____ Data section
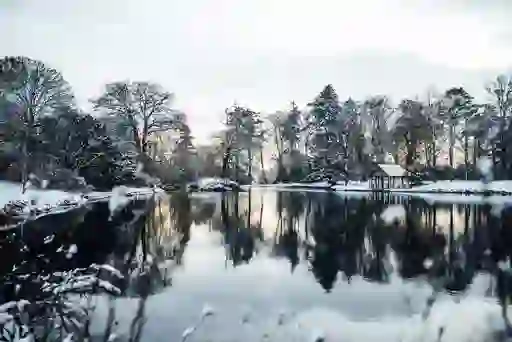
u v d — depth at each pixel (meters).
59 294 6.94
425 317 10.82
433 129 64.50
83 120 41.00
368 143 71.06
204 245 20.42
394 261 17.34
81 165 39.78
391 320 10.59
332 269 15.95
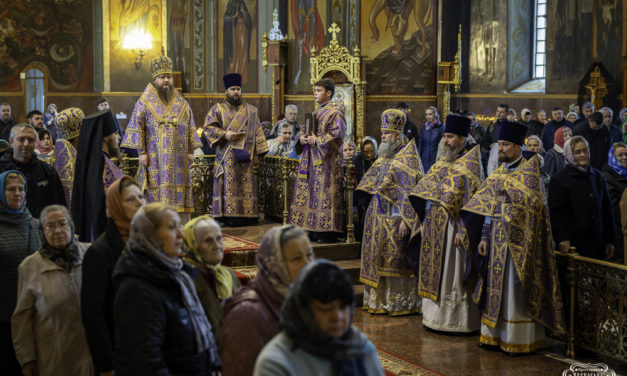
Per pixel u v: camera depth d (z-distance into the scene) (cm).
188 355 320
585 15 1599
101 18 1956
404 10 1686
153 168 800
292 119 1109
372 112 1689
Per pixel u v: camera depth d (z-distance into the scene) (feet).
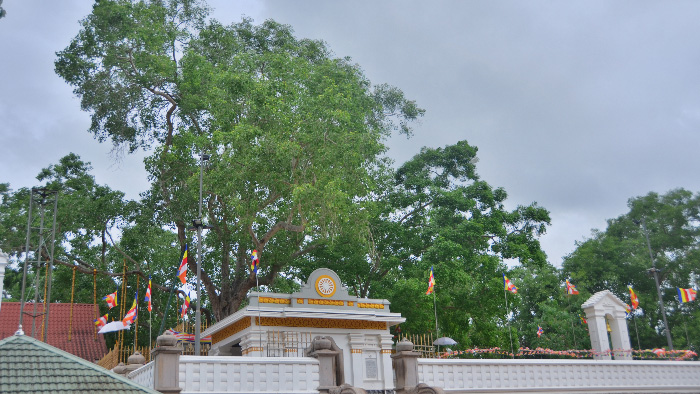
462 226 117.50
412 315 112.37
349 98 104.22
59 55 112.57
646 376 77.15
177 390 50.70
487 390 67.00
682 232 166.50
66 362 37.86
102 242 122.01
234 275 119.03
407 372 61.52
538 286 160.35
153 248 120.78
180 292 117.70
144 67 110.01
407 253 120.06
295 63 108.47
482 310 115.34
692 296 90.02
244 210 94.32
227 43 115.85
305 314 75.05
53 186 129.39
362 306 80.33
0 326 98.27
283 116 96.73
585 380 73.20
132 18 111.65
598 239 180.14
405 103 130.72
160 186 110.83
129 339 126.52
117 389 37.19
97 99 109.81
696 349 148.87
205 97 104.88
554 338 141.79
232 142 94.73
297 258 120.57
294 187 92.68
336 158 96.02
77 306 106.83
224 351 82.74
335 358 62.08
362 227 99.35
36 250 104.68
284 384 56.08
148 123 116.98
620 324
________
Activity:
Reproduce all the records verbatim, excluding images.

Completed exercise:
u v d — depth at each pixel (meters).
59 294 6.94
425 317 10.82
433 129 64.50
83 120 41.00
368 143 71.06
204 245 20.42
394 261 17.34
81 165 39.78
391 320 10.59
332 269 15.95
Per pixel u v: camera depth d (z-distance into the scene) (cm).
188 355 320
585 15 1599
101 18 1956
404 10 1686
153 168 800
292 119 1109
372 112 1689
Per pixel u v: camera depth d (z-distance into the scene) (feet).
462 226 117.50
412 315 112.37
349 98 104.22
59 55 112.57
646 376 77.15
177 390 50.70
487 390 67.00
682 232 166.50
66 362 37.86
102 242 122.01
234 275 119.03
407 372 61.52
538 286 160.35
153 248 120.78
180 292 117.70
144 67 110.01
407 253 120.06
295 63 108.47
482 310 115.34
692 296 90.02
244 210 94.32
227 43 115.85
305 314 75.05
53 186 129.39
362 306 80.33
0 326 98.27
283 116 96.73
585 380 73.20
132 18 111.65
598 239 180.14
405 103 130.72
160 186 110.83
129 339 126.52
117 389 37.19
97 99 109.81
696 349 148.87
205 97 104.88
554 338 141.79
232 142 94.73
297 258 120.57
294 187 92.68
336 158 96.02
77 306 106.83
224 351 82.74
335 358 62.08
362 227 99.35
36 250 104.68
284 384 56.08
148 123 116.98
620 324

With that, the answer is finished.